Barnette signed a two-year deal with the Texas Rangers of Major League Baseball on December 15, 2015. He made his major league debut at 32 years old against the Seattle Mariners on April 5, 2016. He allowed two runs on 3 hits while getting his first career MLB strikeout in two-thirds of an inning pitched. He finished the season with an ERA of 2.09, appearing in 53 games. Barnette’s 2.09 ERA was incredibly deceiving as he set the MLB record for allowing inherited runners to score which did not impact his ERA. He recorded 7 wins and 3 losses in 60 1/3 innings. The following season, his ERA fell to 5.49 in 50 1/3 innings. The Rangers declined Barnette's 2018 option on November 6, 2017, making him a free agent. He was re-signed by the team days later.
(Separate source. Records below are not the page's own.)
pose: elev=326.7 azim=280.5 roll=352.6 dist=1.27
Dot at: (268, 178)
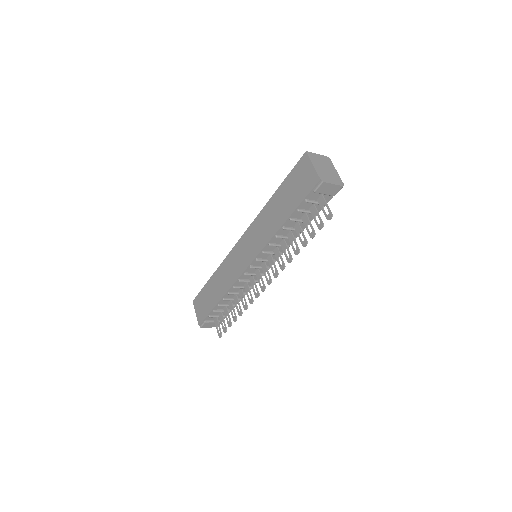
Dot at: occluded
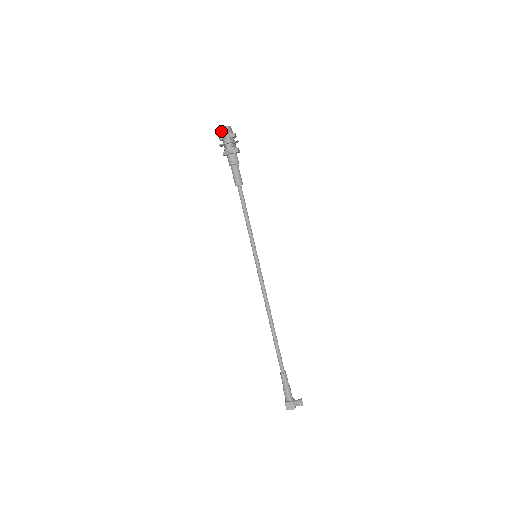
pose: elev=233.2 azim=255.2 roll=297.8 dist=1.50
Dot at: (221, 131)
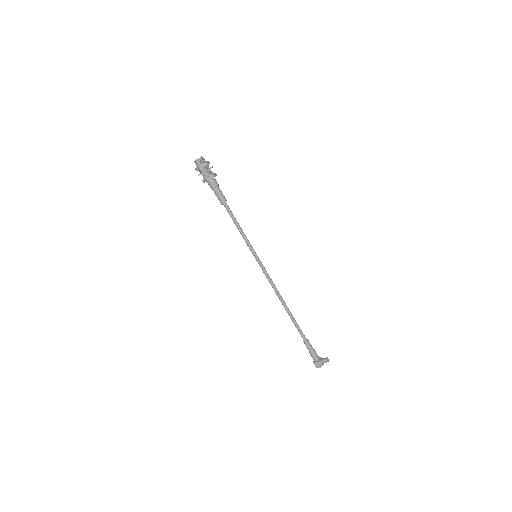
Dot at: (195, 163)
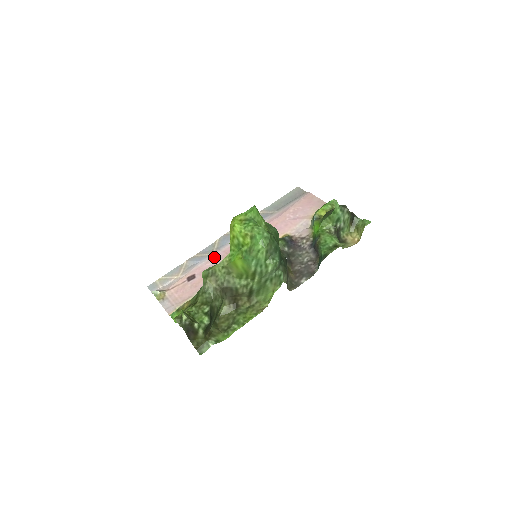
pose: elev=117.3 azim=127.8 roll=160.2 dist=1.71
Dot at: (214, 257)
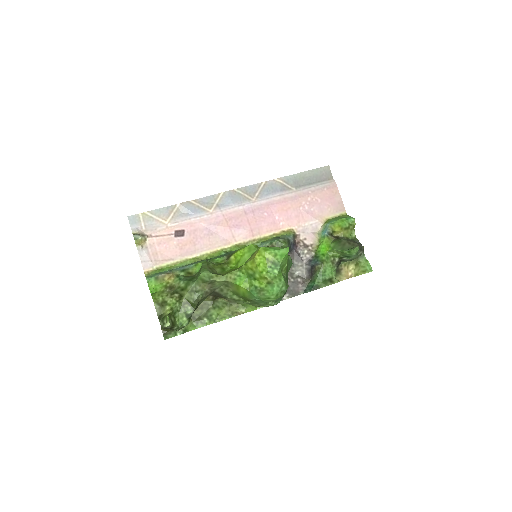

On July 4, 2018, he was placed on the disabled list. Barnette became a free agent following the conclusion of the season.

===Chicago Cubs===
On February 1, 2019, Barnette signed a one-year major league contract with the Chicago Cubs. He opened the 2019 season on the injured list while dealing with right shoulder tightness. He rehabbed with the Iowa Cubs before being activated off the disabled list on June 23. On June 27, 2019, he was optioned down from the MLB Chicago Cubs to the Triple-A Iowa Cubs for Craig Kimbrel.

Barnette announced his retirement on January 28, 2020. Barnette is currently in baseball operations and pro scouting for the Tokyo Yakult Swallows.

===In Media===
On June 18, 2024, a book centered around Barnette's six years in Japan in pursuit of his major league dream, "A Baseball Gaijin: Chasing a Dream to Japan and Back," was released. Written by Aaron Fischman and authorized by Barnette himself, legendary agent Don Nomura penned the foreword, the book currently sits in the library of the National Baseball Hall of Fame and Museum and it was named a finalist for the prestigious Casey Award that honors the best baseball book each year. The nonfiction narrative concludes with an in-depth look at Barnette's rookie season at 32, in which he shared a bullpen with fellow thirty-something rookie Matt Bush and the Rangers posted the AL's best record. The Blue Jays went on to sweep the Rangers in the opening round, eliminating them for a second straight year, though Barnette's rookie season went down as an unmitigated success. By going to Japan without any prior major league experience and ultimately earning a major league deal before stringing together multiple strong MLB seasons, he'd usher in a new era of pitchers following a similar formula, with the San Diego Padres' All-Star closer, Robert Suarez, as the most prominent example.